We retrieved stored serum samples from 114 mothers sampled in mid-pregnancy. All subjects lived in the Central Valley of California which is a largely immigrant Hispanic community. Of these, 52 had given birth to a child diagnosed with autism in childhood according to the California Department of Developmental Services records and they were matched (by birth year and gender) to 62 controls randomly selected from the California Birth Records. Using liquid chromatography-high resolution mass spectrometry, we obtained metabolic profiles in an untargeted approach and used partial least squares discriminant analysis (PLS-DA) to select metabolic features that were statistically significantly different in case and control mothers while controlling for potential confounders selected a prior.
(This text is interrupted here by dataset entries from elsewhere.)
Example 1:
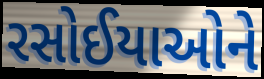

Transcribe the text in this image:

રસોઈયાઓને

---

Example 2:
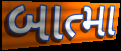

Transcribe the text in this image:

બાત્મા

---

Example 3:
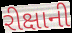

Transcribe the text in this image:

રીક્ષાની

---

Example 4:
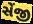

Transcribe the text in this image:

સેંજી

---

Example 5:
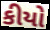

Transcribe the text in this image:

કીયો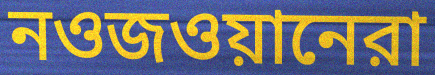
নওজওয়ানেরাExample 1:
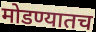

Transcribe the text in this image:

मोडण्यातच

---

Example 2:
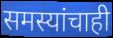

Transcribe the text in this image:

समस्यांचाही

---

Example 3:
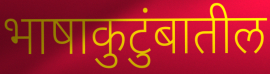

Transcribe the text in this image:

भाषाकुटुंबातील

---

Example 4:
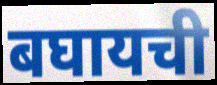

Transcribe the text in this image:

बघायची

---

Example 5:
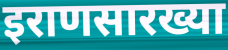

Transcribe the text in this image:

इराणसारख्याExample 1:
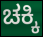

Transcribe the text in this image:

ಚಕ್ಕಿ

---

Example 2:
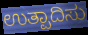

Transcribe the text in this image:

ಉತ್ಪಾದಿಸು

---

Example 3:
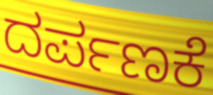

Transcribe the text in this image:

ದರ್ಪಣಕೆ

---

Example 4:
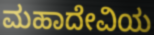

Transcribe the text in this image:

ಮಹಾದೇವಿಯ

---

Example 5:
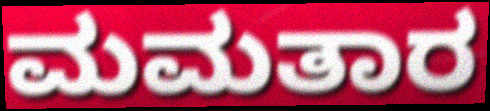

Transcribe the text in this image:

ಮಮತಾರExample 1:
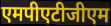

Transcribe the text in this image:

एमपीएटीजीएम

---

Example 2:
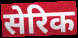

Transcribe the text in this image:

सेरिक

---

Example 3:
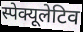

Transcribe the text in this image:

स्पेक्यूलेटिव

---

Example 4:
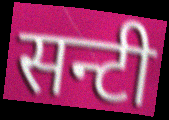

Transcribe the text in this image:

सन्टी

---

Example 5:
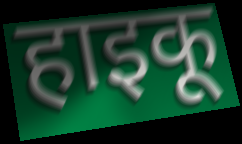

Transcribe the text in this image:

हाइकू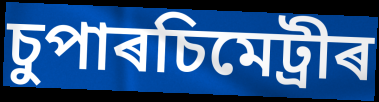
চুপাৰচিমেট্ৰীৰ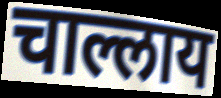
चाल्लाय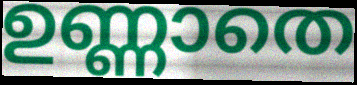
ഉണ്ണാതെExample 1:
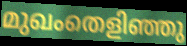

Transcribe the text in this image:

മുഖംതെളിഞ്ഞു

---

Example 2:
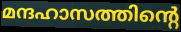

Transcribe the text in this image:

മന്ദഹാസത്തിന്റെ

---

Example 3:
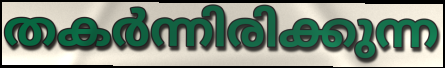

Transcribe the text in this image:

തകർന്നിരിക്കുന്ന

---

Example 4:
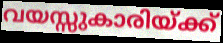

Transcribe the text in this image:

വയസ്സുകാരിയ്ക്ക്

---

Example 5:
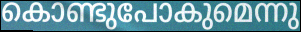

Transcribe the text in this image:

കൊണ്ടുപോകുമെന്നു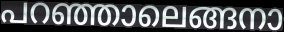
പറഞ്ഞാലെങ്ങനാ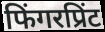
फिंगरप्रिंट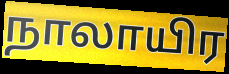
நாலாயிரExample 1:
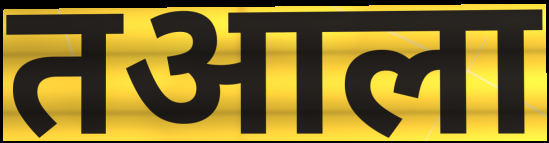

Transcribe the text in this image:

तआला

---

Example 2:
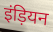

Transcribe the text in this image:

इंड़ियन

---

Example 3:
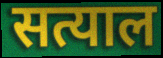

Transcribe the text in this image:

सत्याल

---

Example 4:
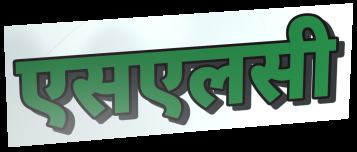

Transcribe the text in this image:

एसएलसी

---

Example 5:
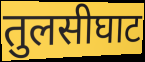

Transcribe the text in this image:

तुलसीघाटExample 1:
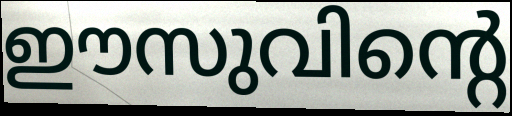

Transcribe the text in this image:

ഈസുവിന്റെ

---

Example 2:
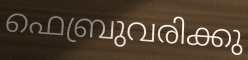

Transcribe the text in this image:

ഫെബ്രുവരിക്കു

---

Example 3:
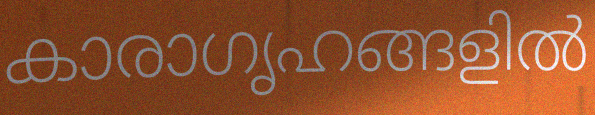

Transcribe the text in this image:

കാരാഗൃഹങ്ങളിൽ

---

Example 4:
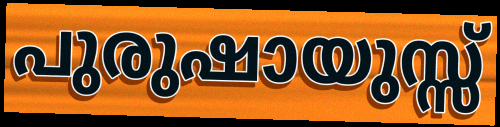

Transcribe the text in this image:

പുരുഷായുസ്സ്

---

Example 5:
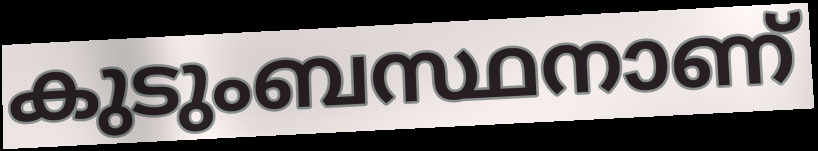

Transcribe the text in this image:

കുടുംബസ്ഥനാണ്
Pathway and network analyses were employed using the mummichog approach.

Results:

In total we extracted 4030 and 4994 metabolic features from maternal serum samples in the HILIC column (positive ion mode) and the C18 column (negative ion mode), respectively. Controlling for confounders, 90 and 68 discriminatory metabolic features (HILIC and C18, respectively) were selected according to the criterion Variable Importance In projection (VIP) greater than 2. Pathway enrichment analysis for discriminatory features indicated that the steroid hormone pathway was upregulated in case mothers and we also found alterations in inflammatory and oxidative stress related pathways that distinguished case from control mothers.

Conclusions:

Profiling metabolomic features and generating pathways from maternal serum in mid-pregnancy, we found that differences in steroid hormones, inflammatory and oxidative stress pathway may contribute to the development of autism in the offspring.